-- Consignes --
a) Recopiez fidèlement le passage du texte sur Detroit qui va de « En cette fin » jusqu’à « coins du pays. ».
b) Pour chacune des affirmations suivantes, dites par oui ou par non si elle concorde avec le texte sur Detroit, en citant mot pour mot les termes qui tranchent : (i) les troubles éclatent à Detroit dès 1964 ; (ii) d’après Surkin, le soulèvement était le fait des plus démunis ; (iii) Surkin y voit un mouvement de classe.

**** Texte de la page

En cette fin des années 1960, l’Amérique est puissante. Les constructeurs automobiles tirent la croissance et font la loi. Des syndicats bien nourris transmettent les ordres. Mais ce qui paraît si solide est aussi destiné à être ébranlé. Les émeutes bourgeonnent aux quatre coins du pays.
A Detroit, les troubles éclatent dès 1964. « Dans les media de l’époque, on n’y parle que d’émeutiers noirs. Les choses sont simples en apparence : la police est envoyée contre la partie la plus visiblement oppressée, qui commet les actes les plus violents. Mais ce soulèvement n’était pas le fait des plus démunis, des plus marginaux, d’un « lumpen » prolétariat », tempère Surkin. « Dans les rues de Detroit, on trouvait beaucoup de gens avec un emploi, une maison, une famille, des membres ordinaires de la classe moyenne, qui étaient Noirs par ailleurs. D’ailleurs, il n’y avait pas que des Noirs. Les médias n’avaient aucun intérêt à relayer ce fait. A partir du moment où on le prend en considération, où l’on essaie d’expliquer la présence dans les rues de Blancs, souvent des immigrés issus de la population ouvrière ou minière, alors ce ne sont plus des émeutes de race, et il faut une autre explication. Pour ma part, je pense que c’était un mouvement de classe, parce que ces gens-là, Noirs ou Blancs, travaillaient dans les mêmes usines, et leurs revendications convergeaint. »

********
**** Entrées fournies

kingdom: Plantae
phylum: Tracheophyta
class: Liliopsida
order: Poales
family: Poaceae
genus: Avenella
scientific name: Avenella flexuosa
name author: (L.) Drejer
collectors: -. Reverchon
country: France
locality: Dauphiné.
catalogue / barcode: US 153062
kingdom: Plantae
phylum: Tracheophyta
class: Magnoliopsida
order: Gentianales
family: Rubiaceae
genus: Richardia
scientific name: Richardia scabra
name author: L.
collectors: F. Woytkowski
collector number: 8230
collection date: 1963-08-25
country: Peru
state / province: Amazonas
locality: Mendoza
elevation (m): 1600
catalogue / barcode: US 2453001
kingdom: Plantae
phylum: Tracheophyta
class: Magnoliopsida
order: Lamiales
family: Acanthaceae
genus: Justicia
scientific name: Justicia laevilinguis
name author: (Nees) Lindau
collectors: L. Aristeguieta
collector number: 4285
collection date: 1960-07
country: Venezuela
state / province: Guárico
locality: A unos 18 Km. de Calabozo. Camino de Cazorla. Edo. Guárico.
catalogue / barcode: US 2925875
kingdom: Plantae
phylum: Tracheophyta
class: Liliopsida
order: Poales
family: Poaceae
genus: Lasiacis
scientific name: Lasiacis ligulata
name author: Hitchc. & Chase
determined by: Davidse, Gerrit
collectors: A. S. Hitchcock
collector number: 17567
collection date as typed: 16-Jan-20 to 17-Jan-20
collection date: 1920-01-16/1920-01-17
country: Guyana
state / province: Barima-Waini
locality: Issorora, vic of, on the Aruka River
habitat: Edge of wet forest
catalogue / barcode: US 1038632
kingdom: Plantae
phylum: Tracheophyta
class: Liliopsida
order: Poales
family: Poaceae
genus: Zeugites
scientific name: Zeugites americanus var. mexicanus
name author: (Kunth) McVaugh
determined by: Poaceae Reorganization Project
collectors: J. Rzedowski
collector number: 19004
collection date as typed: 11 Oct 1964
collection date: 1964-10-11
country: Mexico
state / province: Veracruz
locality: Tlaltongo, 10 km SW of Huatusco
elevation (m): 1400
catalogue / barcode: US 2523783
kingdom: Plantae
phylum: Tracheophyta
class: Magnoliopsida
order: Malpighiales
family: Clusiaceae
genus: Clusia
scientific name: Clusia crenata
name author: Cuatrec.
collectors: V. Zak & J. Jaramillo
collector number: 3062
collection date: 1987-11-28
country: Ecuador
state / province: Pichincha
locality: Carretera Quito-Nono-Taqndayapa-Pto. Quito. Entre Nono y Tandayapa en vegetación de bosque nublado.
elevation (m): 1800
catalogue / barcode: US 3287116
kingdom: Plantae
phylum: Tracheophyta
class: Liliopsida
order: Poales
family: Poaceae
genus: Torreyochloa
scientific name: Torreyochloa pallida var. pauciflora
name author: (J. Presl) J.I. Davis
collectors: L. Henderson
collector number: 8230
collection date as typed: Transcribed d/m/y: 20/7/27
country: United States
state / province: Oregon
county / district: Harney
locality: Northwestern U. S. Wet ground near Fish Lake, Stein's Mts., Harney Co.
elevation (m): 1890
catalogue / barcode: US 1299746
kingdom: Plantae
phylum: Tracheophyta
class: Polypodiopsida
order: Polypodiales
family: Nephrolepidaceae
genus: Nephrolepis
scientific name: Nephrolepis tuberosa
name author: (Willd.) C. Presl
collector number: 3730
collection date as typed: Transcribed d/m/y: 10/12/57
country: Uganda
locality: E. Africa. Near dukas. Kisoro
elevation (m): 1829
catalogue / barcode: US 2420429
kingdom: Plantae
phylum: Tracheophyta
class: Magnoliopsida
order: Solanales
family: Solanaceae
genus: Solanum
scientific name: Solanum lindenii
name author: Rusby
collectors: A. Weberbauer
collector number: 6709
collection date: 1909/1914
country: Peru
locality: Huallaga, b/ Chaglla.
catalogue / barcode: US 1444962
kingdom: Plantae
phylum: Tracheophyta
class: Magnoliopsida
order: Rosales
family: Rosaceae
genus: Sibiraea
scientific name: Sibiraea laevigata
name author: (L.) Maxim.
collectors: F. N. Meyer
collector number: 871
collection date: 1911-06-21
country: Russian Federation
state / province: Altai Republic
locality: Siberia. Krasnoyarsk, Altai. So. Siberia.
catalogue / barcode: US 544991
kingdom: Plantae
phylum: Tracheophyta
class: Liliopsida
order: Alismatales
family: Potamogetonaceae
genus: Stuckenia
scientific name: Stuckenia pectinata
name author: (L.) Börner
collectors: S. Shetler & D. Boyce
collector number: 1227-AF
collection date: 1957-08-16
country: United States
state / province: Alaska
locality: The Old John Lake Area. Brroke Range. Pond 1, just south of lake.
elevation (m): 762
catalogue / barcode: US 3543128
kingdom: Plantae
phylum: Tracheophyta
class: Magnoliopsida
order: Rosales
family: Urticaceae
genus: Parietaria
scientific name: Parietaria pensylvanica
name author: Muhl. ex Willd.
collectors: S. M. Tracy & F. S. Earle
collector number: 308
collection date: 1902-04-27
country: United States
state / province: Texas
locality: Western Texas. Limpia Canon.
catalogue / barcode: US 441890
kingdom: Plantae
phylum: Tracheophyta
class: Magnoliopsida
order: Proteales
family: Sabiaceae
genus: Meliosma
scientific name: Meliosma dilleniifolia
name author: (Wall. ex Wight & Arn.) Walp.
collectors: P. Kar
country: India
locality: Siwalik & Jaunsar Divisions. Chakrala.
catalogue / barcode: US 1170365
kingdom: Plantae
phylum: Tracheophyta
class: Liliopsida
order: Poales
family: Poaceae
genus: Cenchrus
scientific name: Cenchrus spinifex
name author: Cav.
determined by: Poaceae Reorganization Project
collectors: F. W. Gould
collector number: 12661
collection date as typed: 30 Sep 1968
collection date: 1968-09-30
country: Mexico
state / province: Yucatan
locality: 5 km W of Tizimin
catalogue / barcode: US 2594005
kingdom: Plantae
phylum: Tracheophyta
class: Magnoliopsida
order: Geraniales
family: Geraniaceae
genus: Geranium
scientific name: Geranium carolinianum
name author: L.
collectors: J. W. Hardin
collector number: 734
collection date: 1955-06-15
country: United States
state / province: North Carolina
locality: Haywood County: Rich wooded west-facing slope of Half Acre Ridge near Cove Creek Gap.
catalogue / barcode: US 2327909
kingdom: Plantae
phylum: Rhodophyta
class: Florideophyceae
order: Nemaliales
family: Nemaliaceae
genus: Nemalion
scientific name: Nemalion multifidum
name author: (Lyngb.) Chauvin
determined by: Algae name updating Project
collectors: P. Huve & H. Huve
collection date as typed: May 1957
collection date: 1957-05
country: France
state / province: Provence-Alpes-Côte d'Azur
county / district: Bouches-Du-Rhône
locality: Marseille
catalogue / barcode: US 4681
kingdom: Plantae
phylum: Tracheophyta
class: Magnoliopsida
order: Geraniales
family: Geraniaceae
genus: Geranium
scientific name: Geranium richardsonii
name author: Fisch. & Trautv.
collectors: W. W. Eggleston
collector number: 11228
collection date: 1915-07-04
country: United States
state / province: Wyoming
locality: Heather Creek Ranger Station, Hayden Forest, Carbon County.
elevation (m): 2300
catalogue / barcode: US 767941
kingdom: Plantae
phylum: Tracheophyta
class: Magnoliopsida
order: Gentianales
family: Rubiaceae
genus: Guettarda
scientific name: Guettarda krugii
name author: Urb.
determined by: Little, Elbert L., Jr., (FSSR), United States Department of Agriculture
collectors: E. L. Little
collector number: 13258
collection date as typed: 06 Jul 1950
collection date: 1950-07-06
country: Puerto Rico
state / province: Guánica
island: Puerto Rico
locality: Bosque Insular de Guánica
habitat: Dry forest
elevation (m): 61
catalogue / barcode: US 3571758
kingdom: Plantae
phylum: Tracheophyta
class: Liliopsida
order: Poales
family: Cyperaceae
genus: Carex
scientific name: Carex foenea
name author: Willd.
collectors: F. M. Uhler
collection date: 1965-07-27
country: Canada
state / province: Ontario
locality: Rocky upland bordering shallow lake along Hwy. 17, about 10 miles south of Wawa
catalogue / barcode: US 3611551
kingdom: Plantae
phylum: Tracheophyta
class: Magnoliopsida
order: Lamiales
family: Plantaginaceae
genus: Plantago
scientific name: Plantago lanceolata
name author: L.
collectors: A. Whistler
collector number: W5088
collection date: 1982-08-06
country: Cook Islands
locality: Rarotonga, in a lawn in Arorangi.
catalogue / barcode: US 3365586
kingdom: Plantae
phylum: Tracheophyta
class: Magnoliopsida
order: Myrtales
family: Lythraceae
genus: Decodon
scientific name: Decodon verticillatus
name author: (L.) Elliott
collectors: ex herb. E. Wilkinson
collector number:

********

-- Réponses --
a)
En cette fin des années 1960, l’Amérique est puissante. Les constructeurs automobiles tirent la croissance et font la loi. Des syndicats bien nourris transmettent les ordres. Mais ce qui paraît si solide est aussi destiné à être ébranlé. Les émeutes bourgeonnent aux quatre coins du pays.

b)
(i) Oui : « A Detroit, les troubles éclatent dès 1964. »
(ii) Non : « Mais ce soulèvement n’était pas le fait des plus démunis »
(iii) Oui : « Pour ma part, je pense que c’était un mouvement de classe »